Corte dos EUA rejeita ordem de Trump e mantém direito à cidadania por nascimento

Juízes da Corte concluíram que qualquer pessoa nascida no país, com exceções muito limitadas, é cidadã dos EUA

Foto: Official White House/Daniel Torok

 

A Suprema Corte dos Estados Unidos decidiu, nesta terça-feira (30), manter uma interpretação ampla da cidadania por nascimento. A decisão rejeita uma ordem executiva assinada pelo presidente Donald Trump que declarava que filhos de imigrantes ilegais ou turistas não eram cidadãos americanos.

Por 6 votos a 3, os juízes da Corte concluíram que qualquer pessoa nascida no país, com exceções muito limitadas, é cidadã dos Estados Unidos, reafirmando que a 14ª Emenda garante a cidadania a crianças nascidas em território americano.

Horas antes da decisão, Trump republicou em suas redes sociais uma reportagem que afirmava que “seus esforços para limitar a cidadania por nascimento podem ter sucesso com ou sem a Suprema Corte”. O governo Trump defendia que a cidadania automática estimula a imigração irregular e o chamado “turismo de nascimento”.

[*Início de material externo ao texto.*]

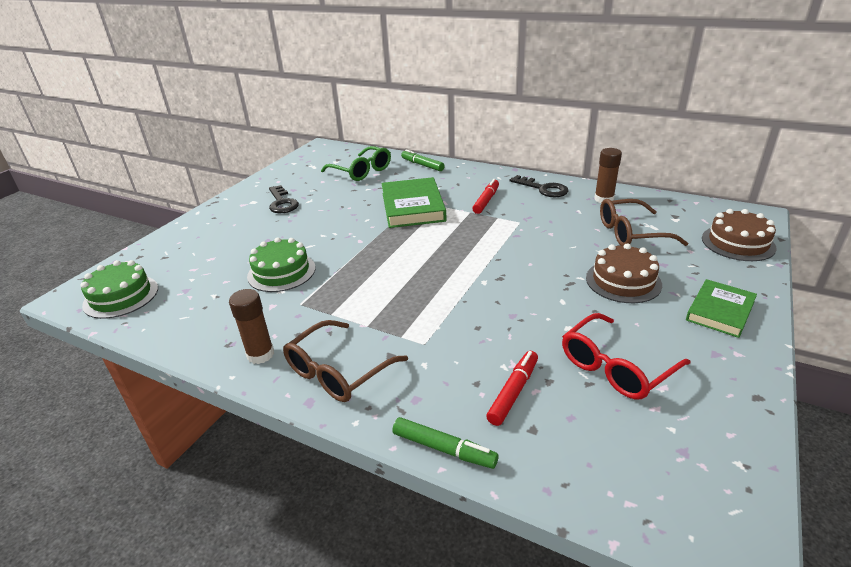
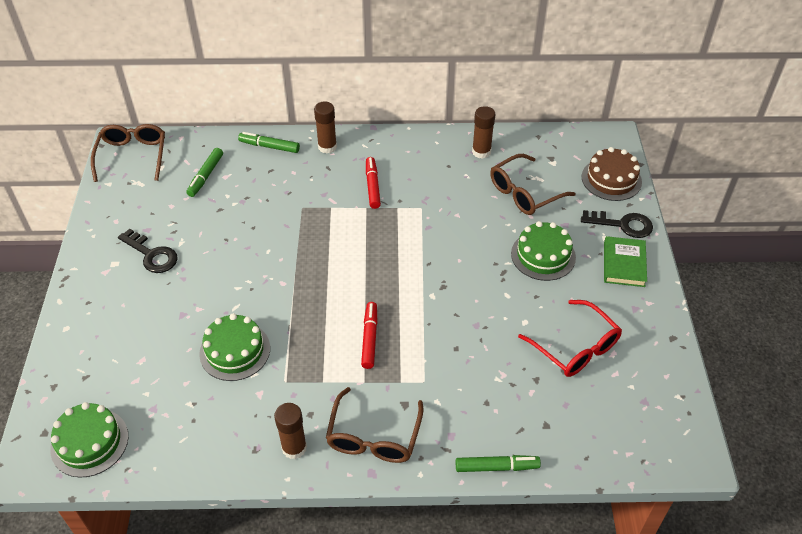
camera: 30 degrees left, 15 degrees up
(323, 153) = (132, 156): none -> brown glasses
(361, 171) = (206, 176): green glasses -> green marker
(412, 207) = (303, 217): green book -> none
(467, 173) = (327, 147): none -> brown glue stick
(513, 392) = (517, 399): red marker -> red marker (369, 338)
(543, 189) = (418, 152): black key -> black key (622, 224)
(616, 367) = (575, 347): red glasses -> red glasses turned 60 degrees counterclockwise
(623, 281) = (543, 255): brown cake -> green cake

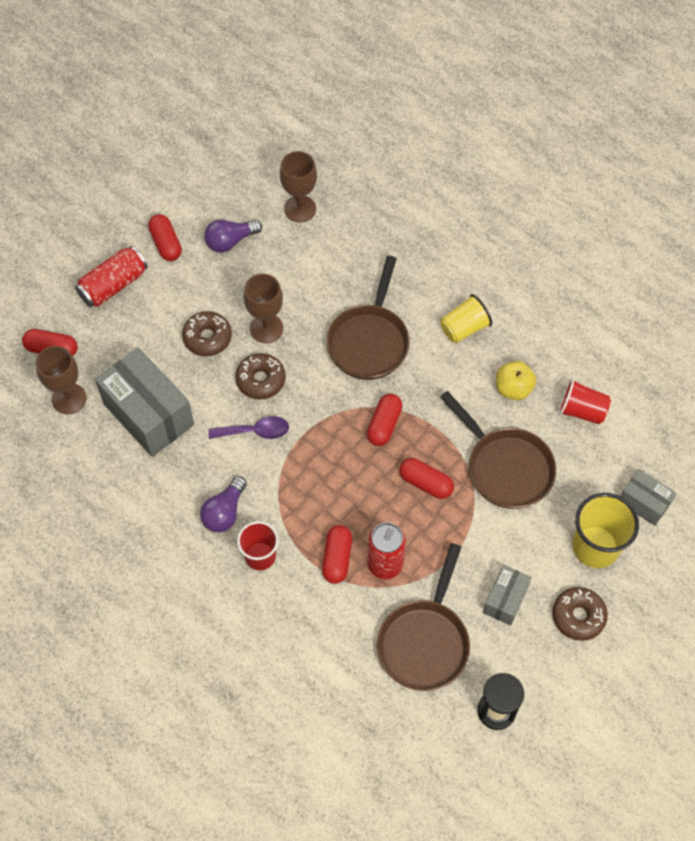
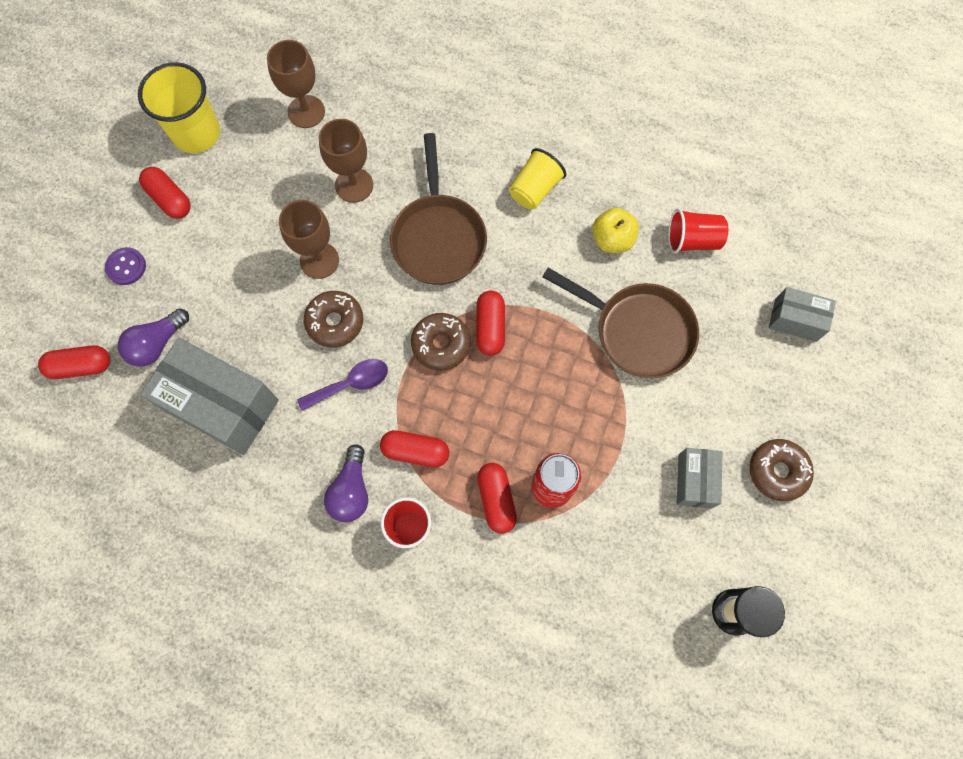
camera: 20 degrees left, 10 degrees up
(69, 399) = (122, 419): brown goblet -> brown goblet (354, 185)
(113, 285) = (126, 267): red can -> purple button
(207, 338) = (257, 293): brown donut -> brown donut (441, 344)
(230, 241) = (242, 173): purple light bulb -> purple light bulb (157, 344)
(424, 641) = (627, 561): brown pan -> none
(425, 483) = (560, 378): red capsule -> red capsule (415, 451)
(595, 547) = (765, 387): yellow cup -> yellow cup (196, 133)

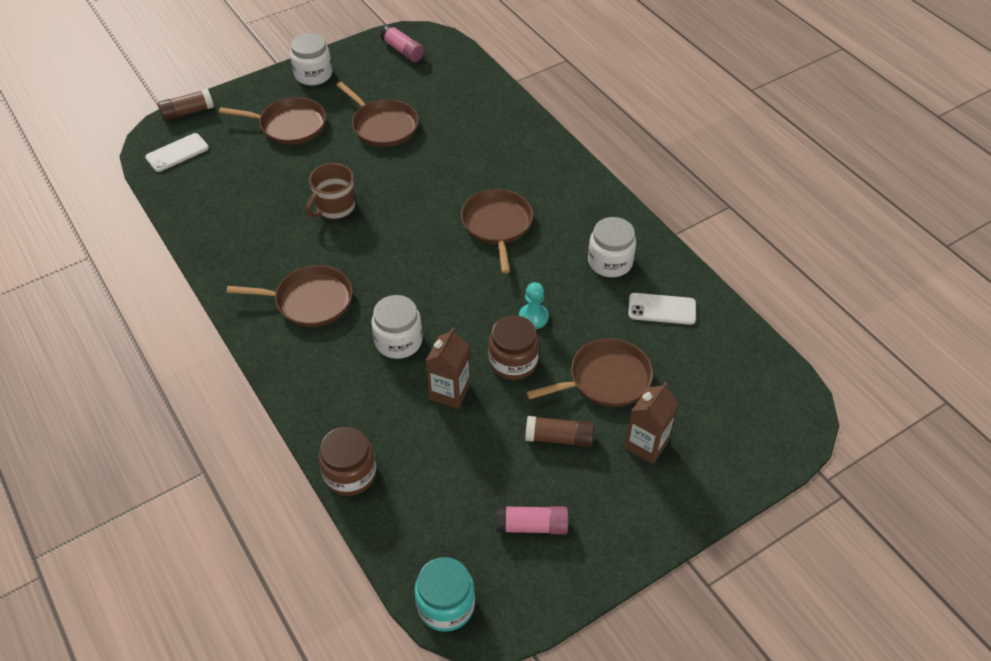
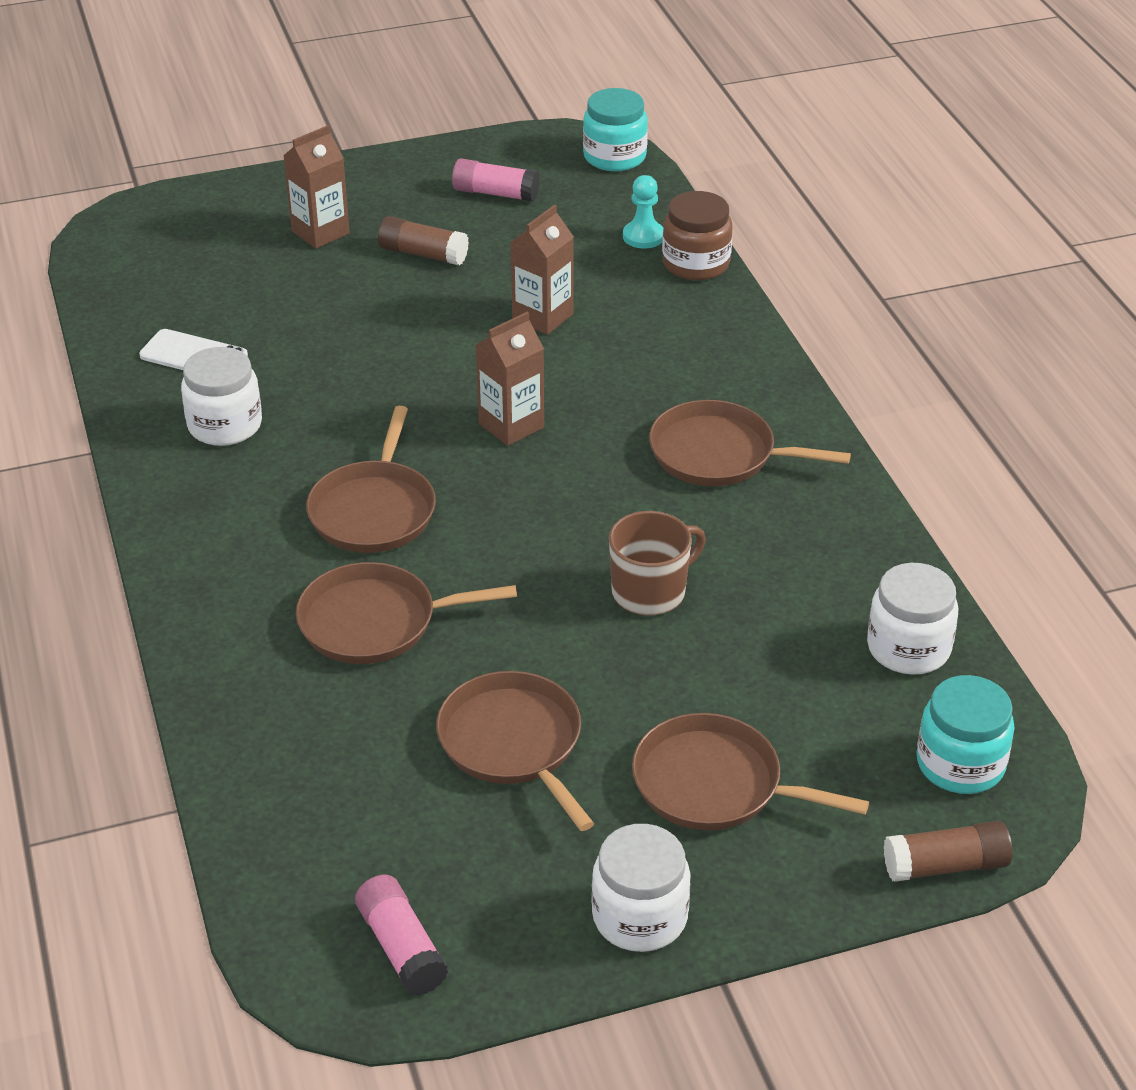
camera: 165 degrees left, 10 degrees down
(177, 153) = (960, 764): white phone -> turquoise jar
(398, 341) = (595, 382): white jar -> white jar (908, 648)
(441, 296) = (511, 425): none -> brown carton
(513, 362) = (441, 333): brown jar -> none
(533, 317) = (385, 377): turquoise pawn -> turquoise pawn (643, 236)
(605, 379) = (327, 297): brown pan -> brown pan (375, 622)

Ao justificar a decisão, o presidente da Suprema Corte, John Roberts, afirmou que não há fundamento para mudar a interpretação adotada há mais de um século e que o precedente continua garantindo a cidadania aos nascidos nos Estados Unidos sujeitos à jurisdição do país.

Historicamente, os Estados Unidos adotam o princípio do jus soli (direito de solo), que garante a cidadania americana a todas as pessoas nascidas no país, independentemente da nacionalidade ou da situação migratória dos pais. O direito está previsto na 14ª Emenda da Constituição.